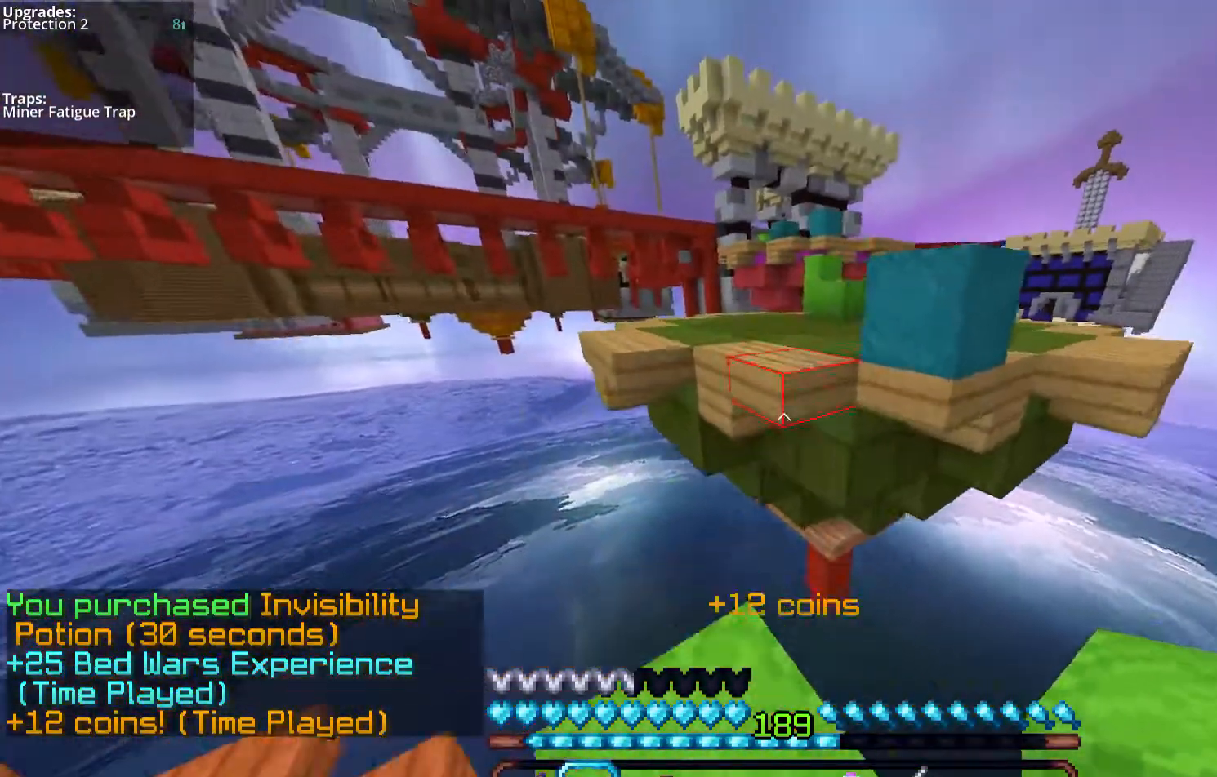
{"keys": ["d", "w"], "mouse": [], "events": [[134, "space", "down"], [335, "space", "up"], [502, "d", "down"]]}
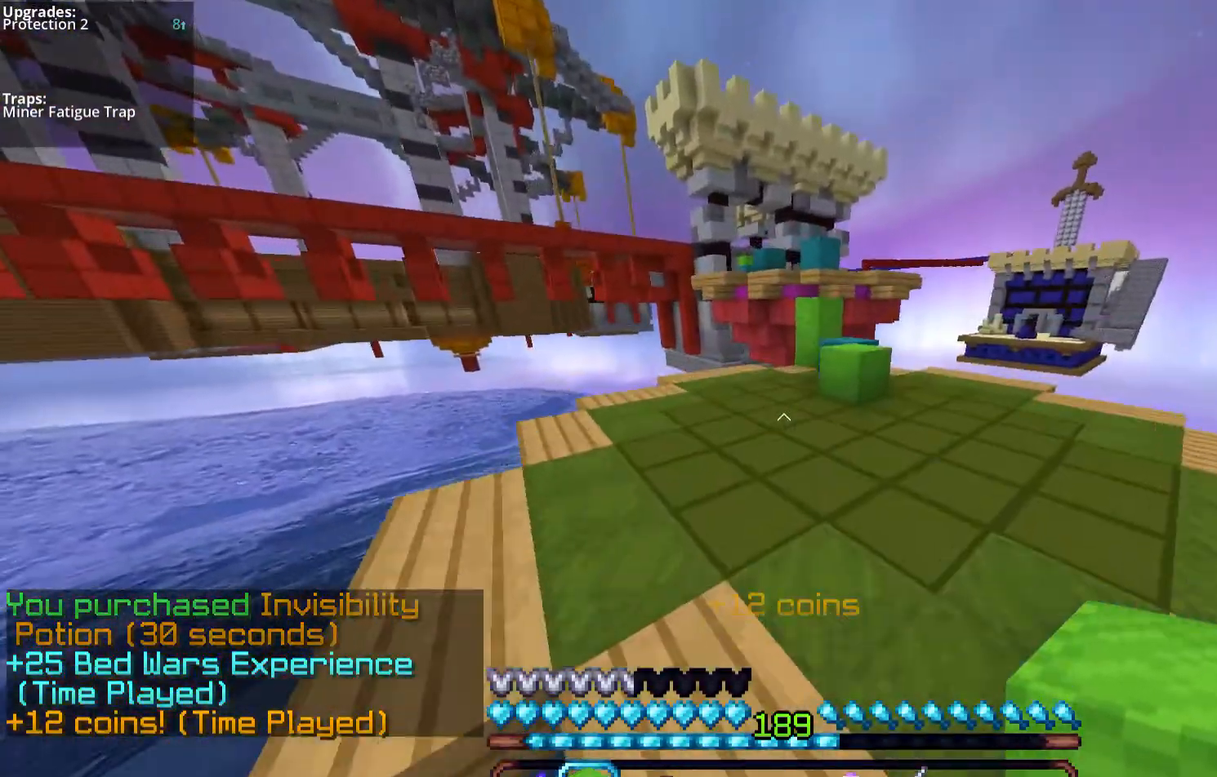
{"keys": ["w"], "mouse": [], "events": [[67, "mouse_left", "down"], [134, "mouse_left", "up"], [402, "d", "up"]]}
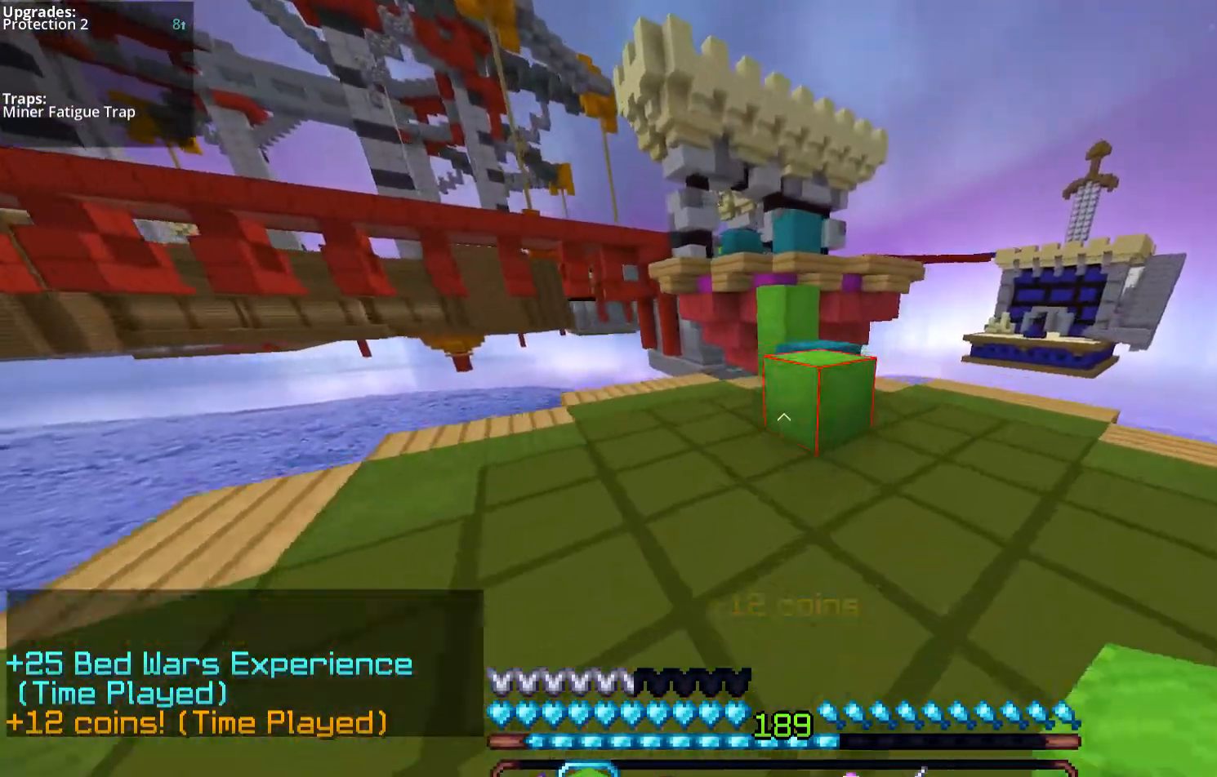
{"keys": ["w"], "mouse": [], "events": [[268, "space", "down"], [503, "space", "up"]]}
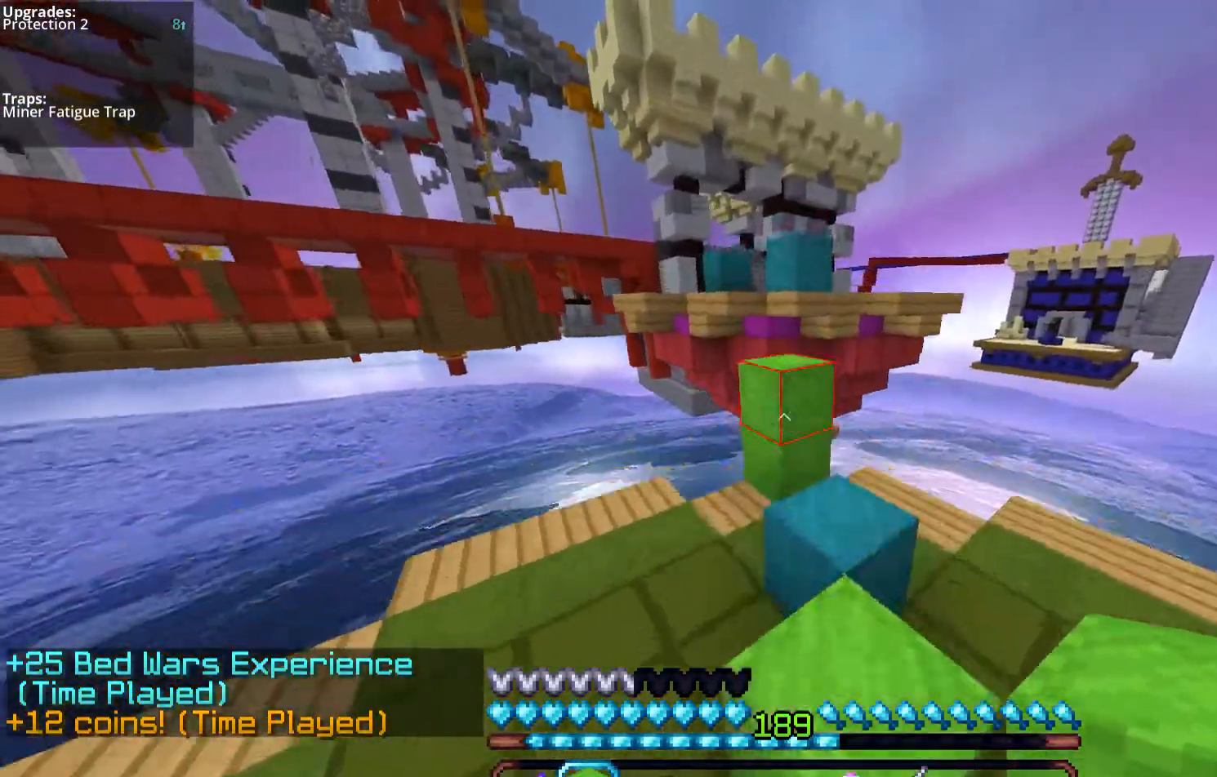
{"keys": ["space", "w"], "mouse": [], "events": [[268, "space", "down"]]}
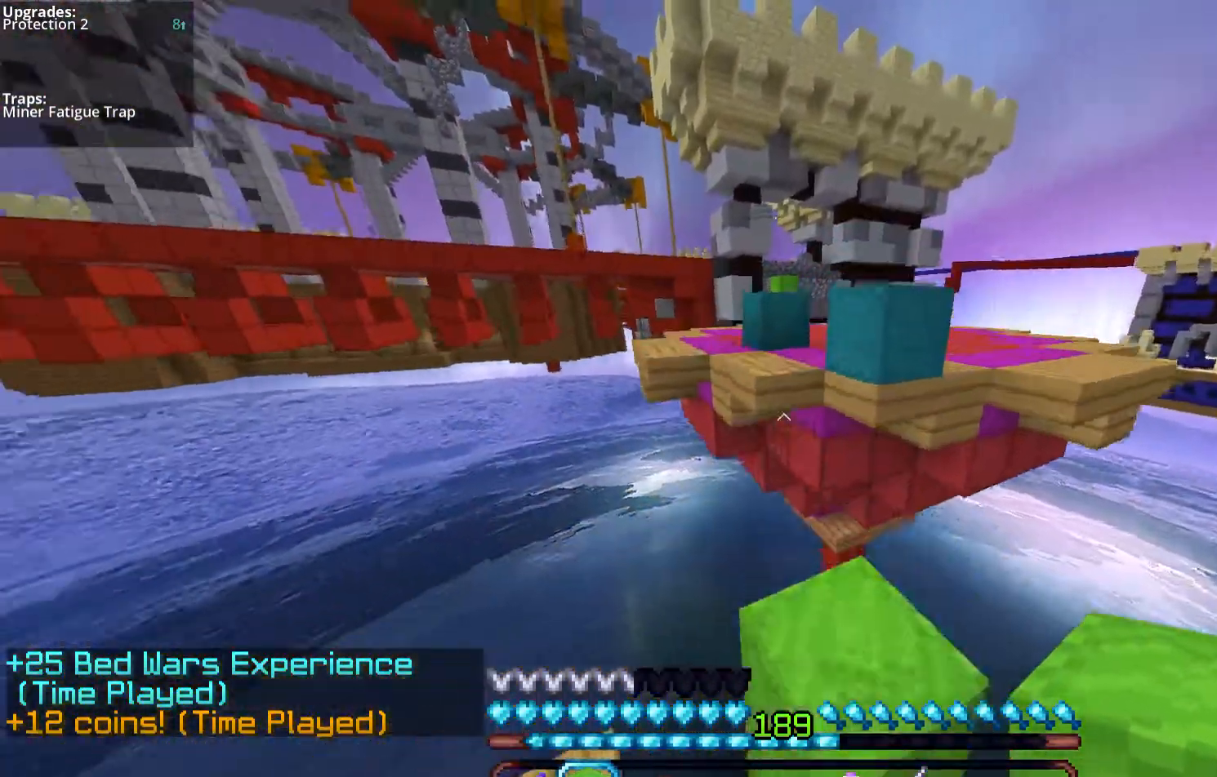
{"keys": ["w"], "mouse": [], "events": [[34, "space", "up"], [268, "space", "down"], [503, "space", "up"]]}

________

Would you output all of the entries above exactly, keeping the pictures out?

■ **Answer for the task**:
{"keys": ["d", "w"], "mouse": [], "events": [[134, "space", "down"], [335, "space", "up"], [502, "d", "down"]]}
{"keys": ["w"], "mouse": [], "events": [[67, "mouse_left", "down"], [134, "mouse_left", "up"], [402, "d", "up"]]}
{"keys": ["w"], "mouse": [], "events": [[268, "space", "down"], [503, "space", "up"]]}
{"keys": ["space", "w"], "mouse": [], "events": [[268, "space", "down"]]}
{"keys": ["w"], "mouse": [], "events": [[34, "space", "up"], [268, "space", "down"], [503, "space", "up"]]}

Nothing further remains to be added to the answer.